Consequently, magnetic dip, or inclination is 90 . In addition, the
North Magnetic Pole is the eventual destination for a traveller who
follows his or her compass needle from anywhere on Earth."

The movement of the magnetic pole isn't entirely predictable, as the
following article indicates:

North Magnetic Pole could be leaving Canada
"If the pole follows its present course, it will pass north of Alaska
and arrive in Siberia in a half century, but [geophysicist Larry]
Newitt cautioned that such predictions could prove wrong.
"'Although it has been moving north or northwest for a hundred years,
it is not going to continue in that direction forever. Its speed has
increased considerably during the past 25 years, and it could just as
easily decrease a few years from now,'the geophysicist said.
"The erratic pole can jump around considerably each day, but migrates
on average about 10 kilometers to 40 kilometers each year."

As dramatic as that may sound, historically it's not that big of a
deal. In fact, there have been times in the past where the north and
south magnetic poles switched places:

Earth's Inconstant Magnetic Field
"Earth's magnetic field is changing in other ways, too: Compass
needles in Africa, for instance, are drifting about 1 degree per
decade. And globally the magnetic field has weakened 10% since the
19th century. When this was mentioned by researchers at a recent
meeting of the American Geophysical Union, many newspapers carried the
story. A typical headline: 'Is Earth's magnetic field collapsing?'
"Probably not. As remarkable as these changes sound, 'they're mild
compared to what Earth's magnetic field has done in the past,' says
University of California professor Gary Glatzmaier.
"Sometimes the field completely flips. The north and the south poles
swap places. Such reversals, recorded in the magnetism of ancient
rocks, are unpredictable. They come at irregular intervals averaging
about 300,000 years; the last one was 780,000 years ago. Are we
overdue for another? No one knows."

The above article also explains where the magnetism comes from; it's
related to the fact that the core of the Earth is made up of molten
iron. Because it's liquid and is rotating slightly faster than the
crust of the earth, it is full of turbulence that leads to shifts in
the magnetism. So there is a connection between the magnetic poles and
the Earth's rotation, although it has more to do with the internal

And to answer part of your question, it appears that the magnetic
north can, in theory, end up almost anywhere, at least temporarily.

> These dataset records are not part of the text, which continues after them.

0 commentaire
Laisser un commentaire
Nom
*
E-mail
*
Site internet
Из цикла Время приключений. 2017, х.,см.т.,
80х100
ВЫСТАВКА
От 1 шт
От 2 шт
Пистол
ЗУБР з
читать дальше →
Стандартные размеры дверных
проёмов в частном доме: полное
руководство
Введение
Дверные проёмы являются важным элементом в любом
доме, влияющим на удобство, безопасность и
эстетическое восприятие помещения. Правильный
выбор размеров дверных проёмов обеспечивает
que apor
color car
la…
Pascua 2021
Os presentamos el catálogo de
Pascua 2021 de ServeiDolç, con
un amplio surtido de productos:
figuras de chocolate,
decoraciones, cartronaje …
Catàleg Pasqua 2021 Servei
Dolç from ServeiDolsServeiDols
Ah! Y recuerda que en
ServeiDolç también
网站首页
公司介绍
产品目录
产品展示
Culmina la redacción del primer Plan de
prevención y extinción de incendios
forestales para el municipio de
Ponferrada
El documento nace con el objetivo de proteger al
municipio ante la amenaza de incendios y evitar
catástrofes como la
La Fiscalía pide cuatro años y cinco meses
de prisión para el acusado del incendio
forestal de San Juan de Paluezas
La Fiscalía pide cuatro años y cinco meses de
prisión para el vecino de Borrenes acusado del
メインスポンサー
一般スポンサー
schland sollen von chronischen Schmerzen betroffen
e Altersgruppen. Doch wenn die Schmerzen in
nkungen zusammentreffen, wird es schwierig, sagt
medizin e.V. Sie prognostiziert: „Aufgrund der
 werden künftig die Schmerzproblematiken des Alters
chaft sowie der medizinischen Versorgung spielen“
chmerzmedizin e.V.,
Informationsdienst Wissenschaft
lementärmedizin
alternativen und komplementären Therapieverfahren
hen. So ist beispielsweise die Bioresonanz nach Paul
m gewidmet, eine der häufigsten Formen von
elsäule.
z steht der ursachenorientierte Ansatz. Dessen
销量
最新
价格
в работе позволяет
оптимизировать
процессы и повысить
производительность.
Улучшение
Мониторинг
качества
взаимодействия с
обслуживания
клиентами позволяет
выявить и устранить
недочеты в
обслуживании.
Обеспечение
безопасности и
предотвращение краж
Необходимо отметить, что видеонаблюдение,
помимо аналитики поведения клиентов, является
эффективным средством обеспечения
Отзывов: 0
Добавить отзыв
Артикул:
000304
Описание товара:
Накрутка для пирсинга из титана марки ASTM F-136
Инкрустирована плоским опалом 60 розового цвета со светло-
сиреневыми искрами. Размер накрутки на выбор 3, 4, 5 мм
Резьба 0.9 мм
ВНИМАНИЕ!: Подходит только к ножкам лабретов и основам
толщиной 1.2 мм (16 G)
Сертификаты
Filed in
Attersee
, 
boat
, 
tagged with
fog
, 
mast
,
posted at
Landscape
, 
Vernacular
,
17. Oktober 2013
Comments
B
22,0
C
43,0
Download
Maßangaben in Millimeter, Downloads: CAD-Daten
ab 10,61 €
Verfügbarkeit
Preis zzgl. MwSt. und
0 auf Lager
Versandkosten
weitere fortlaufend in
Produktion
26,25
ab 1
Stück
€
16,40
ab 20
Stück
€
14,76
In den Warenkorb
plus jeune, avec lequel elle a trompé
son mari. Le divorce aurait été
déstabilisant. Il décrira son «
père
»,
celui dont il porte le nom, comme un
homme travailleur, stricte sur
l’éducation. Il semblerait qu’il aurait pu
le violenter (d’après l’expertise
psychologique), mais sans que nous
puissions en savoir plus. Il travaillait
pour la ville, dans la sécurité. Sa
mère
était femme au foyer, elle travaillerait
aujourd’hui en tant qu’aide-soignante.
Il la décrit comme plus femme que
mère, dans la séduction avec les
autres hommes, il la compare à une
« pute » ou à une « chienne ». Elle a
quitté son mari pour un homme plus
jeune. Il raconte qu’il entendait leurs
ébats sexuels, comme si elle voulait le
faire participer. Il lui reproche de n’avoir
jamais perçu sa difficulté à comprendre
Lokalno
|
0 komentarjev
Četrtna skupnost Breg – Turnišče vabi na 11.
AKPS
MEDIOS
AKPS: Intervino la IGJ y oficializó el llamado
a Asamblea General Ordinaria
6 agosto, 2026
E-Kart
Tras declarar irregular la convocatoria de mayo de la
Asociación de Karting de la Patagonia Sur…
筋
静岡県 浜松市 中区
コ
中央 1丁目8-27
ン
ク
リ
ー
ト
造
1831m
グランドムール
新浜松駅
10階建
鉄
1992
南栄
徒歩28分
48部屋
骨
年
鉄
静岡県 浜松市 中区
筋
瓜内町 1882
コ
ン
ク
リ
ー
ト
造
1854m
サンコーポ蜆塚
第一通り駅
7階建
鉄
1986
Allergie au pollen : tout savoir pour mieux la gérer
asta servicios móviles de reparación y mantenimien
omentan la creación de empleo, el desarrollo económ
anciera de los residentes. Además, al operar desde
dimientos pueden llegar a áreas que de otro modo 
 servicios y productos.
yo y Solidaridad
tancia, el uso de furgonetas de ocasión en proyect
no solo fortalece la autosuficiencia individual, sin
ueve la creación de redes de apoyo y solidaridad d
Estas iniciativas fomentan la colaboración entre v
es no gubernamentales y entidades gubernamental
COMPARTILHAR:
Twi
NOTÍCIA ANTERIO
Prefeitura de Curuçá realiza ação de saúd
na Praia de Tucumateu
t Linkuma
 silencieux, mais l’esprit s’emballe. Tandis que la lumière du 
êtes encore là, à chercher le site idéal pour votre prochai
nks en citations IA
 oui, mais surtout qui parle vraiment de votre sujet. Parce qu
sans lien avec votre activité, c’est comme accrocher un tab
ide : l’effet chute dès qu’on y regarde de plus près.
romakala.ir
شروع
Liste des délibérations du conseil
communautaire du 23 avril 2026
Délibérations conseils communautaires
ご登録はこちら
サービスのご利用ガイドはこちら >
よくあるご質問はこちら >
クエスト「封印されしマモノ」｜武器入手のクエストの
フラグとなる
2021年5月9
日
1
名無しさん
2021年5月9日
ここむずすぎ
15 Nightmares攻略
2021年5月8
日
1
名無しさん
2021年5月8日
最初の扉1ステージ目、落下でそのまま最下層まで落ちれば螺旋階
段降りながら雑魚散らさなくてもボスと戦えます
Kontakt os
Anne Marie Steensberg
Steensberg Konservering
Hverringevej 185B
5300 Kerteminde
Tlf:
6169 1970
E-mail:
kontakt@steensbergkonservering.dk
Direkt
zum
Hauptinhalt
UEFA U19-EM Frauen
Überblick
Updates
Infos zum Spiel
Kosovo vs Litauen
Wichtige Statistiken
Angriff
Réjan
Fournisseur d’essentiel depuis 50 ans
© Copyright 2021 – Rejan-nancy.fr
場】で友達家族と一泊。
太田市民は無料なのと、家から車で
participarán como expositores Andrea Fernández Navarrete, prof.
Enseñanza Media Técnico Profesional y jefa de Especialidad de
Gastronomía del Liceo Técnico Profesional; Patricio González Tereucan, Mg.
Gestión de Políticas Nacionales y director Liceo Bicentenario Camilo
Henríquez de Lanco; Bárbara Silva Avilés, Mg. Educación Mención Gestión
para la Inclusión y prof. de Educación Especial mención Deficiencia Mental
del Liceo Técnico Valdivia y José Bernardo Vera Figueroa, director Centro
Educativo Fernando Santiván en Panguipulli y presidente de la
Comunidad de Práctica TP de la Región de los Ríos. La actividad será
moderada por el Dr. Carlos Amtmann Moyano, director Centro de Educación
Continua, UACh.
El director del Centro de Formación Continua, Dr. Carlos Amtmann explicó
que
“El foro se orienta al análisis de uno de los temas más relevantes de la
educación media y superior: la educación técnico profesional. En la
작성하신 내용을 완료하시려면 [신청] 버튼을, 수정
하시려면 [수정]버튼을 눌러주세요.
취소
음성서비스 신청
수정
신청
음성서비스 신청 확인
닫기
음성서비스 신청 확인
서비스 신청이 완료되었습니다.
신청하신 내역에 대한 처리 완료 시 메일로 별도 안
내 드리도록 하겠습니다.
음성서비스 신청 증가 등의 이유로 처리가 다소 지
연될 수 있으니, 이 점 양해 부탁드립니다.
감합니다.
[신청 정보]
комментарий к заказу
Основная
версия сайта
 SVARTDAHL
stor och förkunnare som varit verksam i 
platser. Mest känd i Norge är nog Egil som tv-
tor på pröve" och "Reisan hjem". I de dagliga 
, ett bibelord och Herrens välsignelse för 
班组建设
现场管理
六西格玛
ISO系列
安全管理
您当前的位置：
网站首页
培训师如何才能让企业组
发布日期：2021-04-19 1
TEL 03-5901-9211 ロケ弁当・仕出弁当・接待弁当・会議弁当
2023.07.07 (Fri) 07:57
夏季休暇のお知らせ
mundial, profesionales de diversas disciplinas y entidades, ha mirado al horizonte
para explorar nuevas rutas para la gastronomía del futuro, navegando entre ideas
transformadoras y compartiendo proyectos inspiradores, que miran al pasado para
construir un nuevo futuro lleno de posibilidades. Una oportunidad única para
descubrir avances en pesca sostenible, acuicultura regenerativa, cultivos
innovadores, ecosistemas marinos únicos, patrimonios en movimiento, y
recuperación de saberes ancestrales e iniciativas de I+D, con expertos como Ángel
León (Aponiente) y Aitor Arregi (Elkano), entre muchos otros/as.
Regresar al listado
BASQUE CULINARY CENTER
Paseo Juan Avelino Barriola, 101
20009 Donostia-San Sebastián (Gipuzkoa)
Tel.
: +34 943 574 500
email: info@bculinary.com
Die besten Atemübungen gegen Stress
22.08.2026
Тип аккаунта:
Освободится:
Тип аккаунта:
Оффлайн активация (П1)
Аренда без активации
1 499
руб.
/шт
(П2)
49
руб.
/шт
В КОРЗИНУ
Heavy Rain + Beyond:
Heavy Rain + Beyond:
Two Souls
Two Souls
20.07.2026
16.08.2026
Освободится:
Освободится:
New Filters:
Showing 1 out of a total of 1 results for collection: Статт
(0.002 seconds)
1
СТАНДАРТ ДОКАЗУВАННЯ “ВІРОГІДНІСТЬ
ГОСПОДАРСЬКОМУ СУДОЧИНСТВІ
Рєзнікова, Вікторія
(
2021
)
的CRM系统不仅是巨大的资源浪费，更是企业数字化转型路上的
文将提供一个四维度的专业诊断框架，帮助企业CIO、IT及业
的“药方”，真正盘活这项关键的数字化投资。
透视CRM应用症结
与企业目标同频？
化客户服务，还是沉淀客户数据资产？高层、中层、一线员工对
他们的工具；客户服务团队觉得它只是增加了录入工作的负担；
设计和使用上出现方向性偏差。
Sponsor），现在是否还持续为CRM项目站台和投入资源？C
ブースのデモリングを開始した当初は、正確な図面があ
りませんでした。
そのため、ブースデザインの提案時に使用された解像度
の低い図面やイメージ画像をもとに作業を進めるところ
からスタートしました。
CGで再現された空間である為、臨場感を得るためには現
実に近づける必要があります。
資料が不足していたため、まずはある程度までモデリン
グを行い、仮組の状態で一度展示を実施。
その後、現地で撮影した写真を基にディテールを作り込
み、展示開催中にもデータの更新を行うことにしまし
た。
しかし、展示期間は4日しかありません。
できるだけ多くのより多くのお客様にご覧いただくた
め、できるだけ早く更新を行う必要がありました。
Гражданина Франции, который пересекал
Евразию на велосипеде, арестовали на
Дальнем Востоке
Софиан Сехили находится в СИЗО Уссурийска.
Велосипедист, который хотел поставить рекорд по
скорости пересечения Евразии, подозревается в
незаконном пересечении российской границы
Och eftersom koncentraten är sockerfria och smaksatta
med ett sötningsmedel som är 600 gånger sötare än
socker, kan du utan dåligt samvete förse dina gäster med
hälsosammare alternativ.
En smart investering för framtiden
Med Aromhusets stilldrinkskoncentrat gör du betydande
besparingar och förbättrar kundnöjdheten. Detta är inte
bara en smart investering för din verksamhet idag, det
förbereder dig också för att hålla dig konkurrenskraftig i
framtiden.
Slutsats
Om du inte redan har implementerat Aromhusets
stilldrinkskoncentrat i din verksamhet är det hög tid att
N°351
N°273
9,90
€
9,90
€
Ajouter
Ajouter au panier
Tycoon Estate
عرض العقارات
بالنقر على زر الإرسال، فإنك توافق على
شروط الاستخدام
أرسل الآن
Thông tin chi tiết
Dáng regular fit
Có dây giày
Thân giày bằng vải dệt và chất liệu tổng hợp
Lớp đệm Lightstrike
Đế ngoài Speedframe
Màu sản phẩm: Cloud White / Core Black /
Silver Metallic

I believe that if you read the following pages (in addition to those
I've quoted from above) you will find your questions answered further:

Origins of the Earth's Magnetism

The Geodynamo
This article explains the magnetic tensions that exist due to rotation
and other factors.

The Dynamo Effect
This article points out that the mechanisms behind the magnetism
aren't totally understood. But it seems clear that there is a
connection with rotation. Venus is believed to have a similar core,
but it rotates much more slowly than Earth does and doesn't have a
comparable magnetic field.

Core Concerns
This article briefly explains the different models for understanding
Earth's magnetism.

When North Goes South
This article explains the mechanisms behind severe magnetic fluctuations.

Earth's North Magnetic Pole
A bulletin-board discussion on this topic.

Earth's Poles Begin Magnetic Reversal
Some scientists believe we're in the beginning stages of seeing a
magnetic reversal.

I hope your curiosity is satisfied by these articles.

Best wishes,


Search strategy: I performed the following Google search and followed
links given in some of the resulting pages:

"magnetic poles" earth "north pole"
nieman-ga rated this answer:5 out of 5 stars and gave an additional tip of: $5.00
Just the answer I needed, Thank you!

Subject: Re: Science related question about parallel between true and magnetic poles
From: mvguy-ga on 09 May 2004 07:18 PDT
Thanks for the positive rating and the tip! I was happy to be of service.